### Action item:
Here is the task for the records below: repeat exactly the lines from the one with "to OpenAPI Specifications" to the one with "working with entities", both included, and nothing else.

========================

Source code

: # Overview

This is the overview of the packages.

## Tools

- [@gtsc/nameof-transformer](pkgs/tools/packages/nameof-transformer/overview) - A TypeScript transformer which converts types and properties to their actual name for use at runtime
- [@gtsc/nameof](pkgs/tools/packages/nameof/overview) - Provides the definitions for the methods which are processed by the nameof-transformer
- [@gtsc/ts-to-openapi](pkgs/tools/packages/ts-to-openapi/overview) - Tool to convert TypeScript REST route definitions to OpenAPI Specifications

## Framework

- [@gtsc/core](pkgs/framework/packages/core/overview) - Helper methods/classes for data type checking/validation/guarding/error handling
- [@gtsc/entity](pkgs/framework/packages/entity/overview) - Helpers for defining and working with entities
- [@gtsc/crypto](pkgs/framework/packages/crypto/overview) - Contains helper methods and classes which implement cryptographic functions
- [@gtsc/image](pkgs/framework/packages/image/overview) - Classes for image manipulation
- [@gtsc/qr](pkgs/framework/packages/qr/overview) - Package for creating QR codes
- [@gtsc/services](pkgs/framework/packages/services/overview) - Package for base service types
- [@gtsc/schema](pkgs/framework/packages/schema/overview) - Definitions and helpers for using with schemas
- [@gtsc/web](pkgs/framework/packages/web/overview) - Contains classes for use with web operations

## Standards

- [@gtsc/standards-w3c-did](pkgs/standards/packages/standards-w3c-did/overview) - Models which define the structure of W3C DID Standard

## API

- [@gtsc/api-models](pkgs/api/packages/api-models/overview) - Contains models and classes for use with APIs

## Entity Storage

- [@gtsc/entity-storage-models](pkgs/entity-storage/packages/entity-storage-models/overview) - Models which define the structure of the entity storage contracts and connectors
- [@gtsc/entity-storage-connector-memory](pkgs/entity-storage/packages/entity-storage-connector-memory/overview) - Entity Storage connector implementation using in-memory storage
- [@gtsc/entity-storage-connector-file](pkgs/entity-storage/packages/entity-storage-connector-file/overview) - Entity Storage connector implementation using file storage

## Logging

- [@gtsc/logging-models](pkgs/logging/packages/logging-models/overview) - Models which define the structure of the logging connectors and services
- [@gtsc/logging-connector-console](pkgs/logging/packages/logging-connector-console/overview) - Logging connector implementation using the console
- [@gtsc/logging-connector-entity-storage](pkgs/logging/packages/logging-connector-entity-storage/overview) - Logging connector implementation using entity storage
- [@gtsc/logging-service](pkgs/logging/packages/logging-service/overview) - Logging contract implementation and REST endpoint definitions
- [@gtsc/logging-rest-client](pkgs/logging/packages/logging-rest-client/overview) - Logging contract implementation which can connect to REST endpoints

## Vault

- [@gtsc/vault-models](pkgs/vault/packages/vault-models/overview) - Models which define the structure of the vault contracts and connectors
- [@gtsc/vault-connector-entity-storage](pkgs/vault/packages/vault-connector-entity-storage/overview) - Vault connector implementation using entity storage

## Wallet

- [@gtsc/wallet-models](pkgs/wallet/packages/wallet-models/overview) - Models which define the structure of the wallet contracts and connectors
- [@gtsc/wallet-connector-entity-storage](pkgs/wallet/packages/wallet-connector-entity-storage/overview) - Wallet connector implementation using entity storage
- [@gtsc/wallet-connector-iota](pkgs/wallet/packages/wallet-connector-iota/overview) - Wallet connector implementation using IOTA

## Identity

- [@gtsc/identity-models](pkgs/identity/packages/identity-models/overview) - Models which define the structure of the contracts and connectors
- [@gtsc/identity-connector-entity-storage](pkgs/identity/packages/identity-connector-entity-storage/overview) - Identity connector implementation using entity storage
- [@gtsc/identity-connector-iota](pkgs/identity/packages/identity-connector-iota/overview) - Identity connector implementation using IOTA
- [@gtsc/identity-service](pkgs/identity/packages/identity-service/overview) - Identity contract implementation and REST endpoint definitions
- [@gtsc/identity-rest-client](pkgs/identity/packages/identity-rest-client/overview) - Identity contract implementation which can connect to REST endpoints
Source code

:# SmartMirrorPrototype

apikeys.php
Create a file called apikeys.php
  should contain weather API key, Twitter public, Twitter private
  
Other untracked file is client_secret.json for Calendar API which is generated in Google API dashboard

========================

### Output below:
- [@gtsc/ts-to-openapi](pkgs/tools/packages/ts-to-openapi/overview) - Tool to convert TypeScript REST route definitions to OpenAPI Specifications

## Framework

- [@gtsc/core](pkgs/framework/packages/core/overview) - Helper methods/classes for data type checking/validation/guarding/error handling
- [@gtsc/entity](pkgs/framework/packages/entity/overview) - Helpers for defining and working with entities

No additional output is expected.